I am walking through Concourse D at the airport in Fort Myers. The locals recoil in horror, regarding my pasty complexion as one might a leper.
I ignore them. I am on a quest, looking for good news. Anything remotely encouraging. It’s been a long winter. There’s another snowstorm coming, so I have come to Florida, where it’s always spring.
I am walking through JetBlue Park with the great Martin Nicholson. Martin is a Roscommon man and was for decades the greatest bartender in Boston, patrolling the bar at the Eire Pub in Dorchester the way Carl Yastrzemki played balls off the left field wall in Fenway: with unquestionable authority. Now he runs the clubhouse at the spring training home of the Red Sox. “Follow me,” Martin says. “It’s down here somewhere.”

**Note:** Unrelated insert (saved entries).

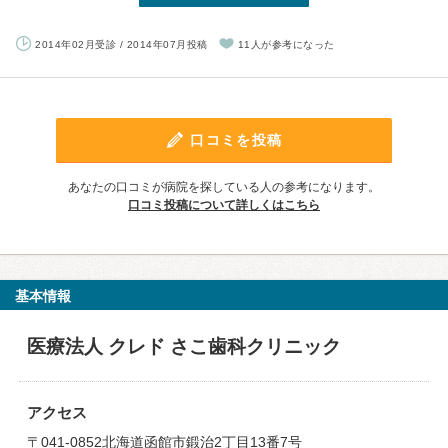
2014年02月受診 / 2014年07月投稿
11人が参考になった
口コミを投稿
あなたの口コミが病院を探している人の参考になります。
口コミ投稿について詳しくはこちら
基本情報
医療法人 クレド さこ歯科クリニック
アクセス
〒041-0852北海道函館市鍛治2丁目13番7号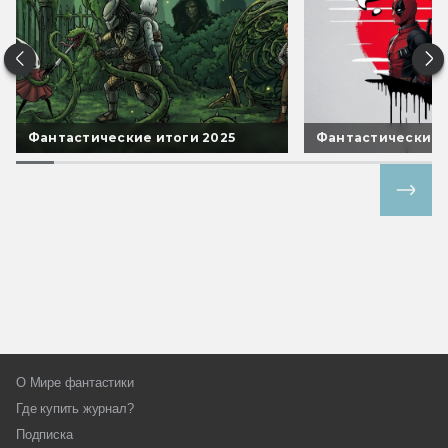
Фантастические итоги 2025
Фантастические 
Все спецпроекты
О Мире фантастики
Где купить журнал?
Подписка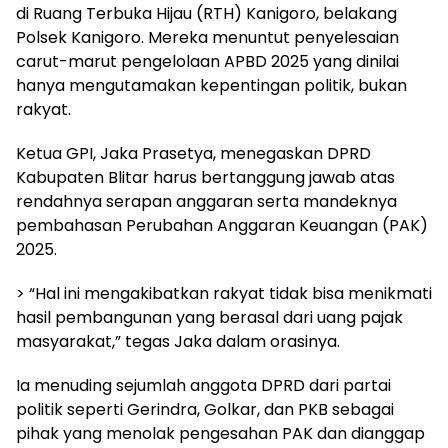
di Ruang Terbuka Hijau (RTH) Kanigoro, belakang
Polsek Kanigoro. Mereka menuntut penyelesaian
carut-marut pengelolaan APBD 2025 yang dinilai
hanya mengutamakan kepentingan politik, bukan
rakyat.
Ketua GPI, Jaka Prasetya, menegaskan DPRD
Kabupaten Blitar harus bertanggung jawab atas
rendahnya serapan anggaran serta mandeknya
pembahasan Perubahan Anggaran Keuangan (PAK)
2025.
> “Hal ini mengakibatkan rakyat tidak bisa menikmati
hasil pembangunan yang berasal dari uang pajak
masyarakat,” tegas Jaka dalam orasinya.
Ia menuding sejumlah anggota DPRD dari partai
politik seperti Gerindra, Golkar, dan PKB sebagai
pihak yang menolak pengesahan PAK dan dianggap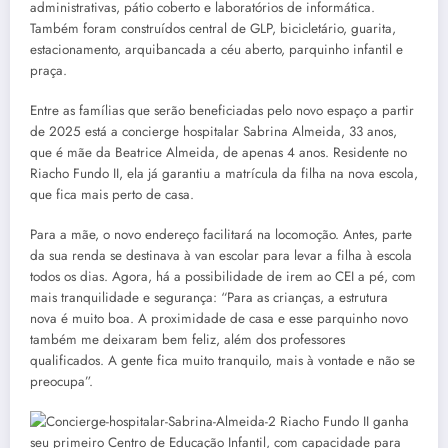
administrativas, pátio coberto e laboratórios de informática.
Também foram construídos central de GLP, bicicletário, guarita,
estacionamento, arquibancada a céu aberto, parquinho infantil e
praça.
Entre as famílias que serão beneficiadas pelo novo espaço a partir
de 2025 está a concierge hospitalar Sabrina Almeida, 33 anos,
que é mãe da Beatrice Almeida, de apenas 4 anos. Residente no
Riacho Fundo II, ela já garantiu a matrícula da filha na nova escola,
que fica mais perto de casa.
Para a mãe, o novo endereço facilitará na locomoção. Antes, parte
da sua renda se destinava à van escolar para levar a filha à escola
todos os dias. Agora, há a possibilidade de irem ao CEI a pé, com
mais tranquilidade e segurança: “Para as crianças, a estrutura
nova é muito boa. A proximidade de casa e esse parquinho novo
também me deixaram bem feliz, além dos professores
qualificados. A gente fica muito tranquilo, mais à vontade e não se
preocupa”.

After we wander around aimlessly for a while, it occurs to me that if Lewis and Clark had hired Irish guys as guides, we’d all be speaking French. Finally, Martin delivers me to the inimitable Dr. Charles Steinberg, Red Sox impresario. Humor me, Dr. Charles. Give me some good news. Convince me this Sox team is going to be better than the shower of underachievers last year. “Not only will they be better,” he says, “they will be fun to watch.”
Steinberg left the Sox for a few years, and it was his previous employer, the Los Angeles Dodgers, who took all the killjoys and their outlandish salaries off our hands. Adios, Adrian Gonzalez. See ya, Josh Beckett. Wouldn’t want to be ya, Carl Crawford.

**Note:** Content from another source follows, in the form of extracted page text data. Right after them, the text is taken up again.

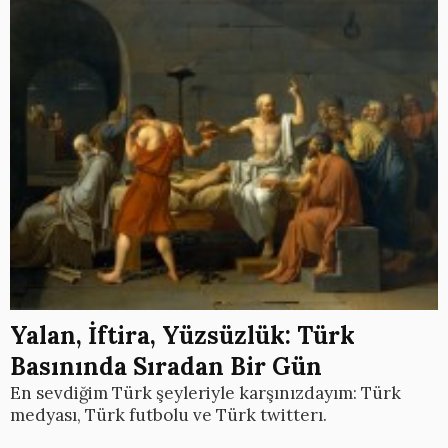
Yalan, İftira, Yüzsüzlük: Türk
Basınında Sıradan Bir Gün
En sevdiğim Türk şeyleriyle karşınızdayım: Türk
medyası, Türk futbolu ve Türk twitterı.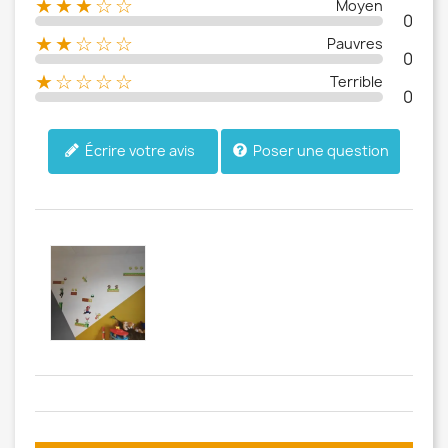
★★★☆☆
Moyen
0
★★☆☆☆
Pauvres
0
★☆☆☆☆
Terrible
0
Poser une question
Écrire votre avis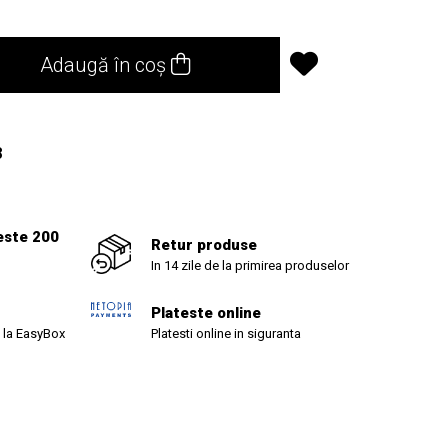
Adaugă în coș
8
este 200
Retur produse
In 14 zile de la primirea produselor
Plateste online
 la EasyBox
Platesti online in siguranta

I am staring at the two World Series rings on Dr. Charles’s fingers, commemorating the Red Sox championships in 2004 and 2007. The Sox being better than last year is welcome news. But is that really good news? I walk on.
I am standing in the snaking security line at the airport so I can go home, and I see Jackie Hart in line. Jackie’s mother and my mother go way back, to when a cheap night’s entertainment was walking the Sugar Bowl in South Boston.
Jackie has just left the Massachusetts Legislature after 17 years. He’s got kids to put through school, and the siren call of the private sector was too loud. He’s working for a law firm now, and that’s why he’s in Florida. Two months ago, we would have said Jackie Hart was on a junket. Now he’s on business. Jackie looks great. Healthier and younger than I remember. I ask him how he’s doing.
“Great,” he says. “Never been better.”
That’s good news for Jackie, but not me. Still, seeing Jackie reminds me I’ve got to go visit the cousins in Southie, and so on Sunday I’m standing on the porch of my Uncle Bozo’s house with my cousins Kevin and Jackie and Mark Flaherty, watching the parade. And who comes walking up East Broadway in his battle fatigues but my cousin’s kid, Mark Flaherty Jr., an Army combat veteran of Afghanistan, now a firefighter in one of the best houses in the city, Engine 14, Ladder 4, on Dudley Street in Roxbury.
Mark suddenly leaves the line of march and heads straight to his longtime girlfriend, Kathleen Duffy, who is standing on the sidewalk surrounded by all her friends, who had been tipped off the night before. He had wanted to ask before he deployed, but had waited. Now he is ready.
“Will you marry me?” Mark asks.
Kathleen stares at the ring with her mouth open and nods vigorously, and the newly engaged couple embrace and the rest of us go crazy while the bands play.
And my quest is over. Because it’s not good news. It’s great news.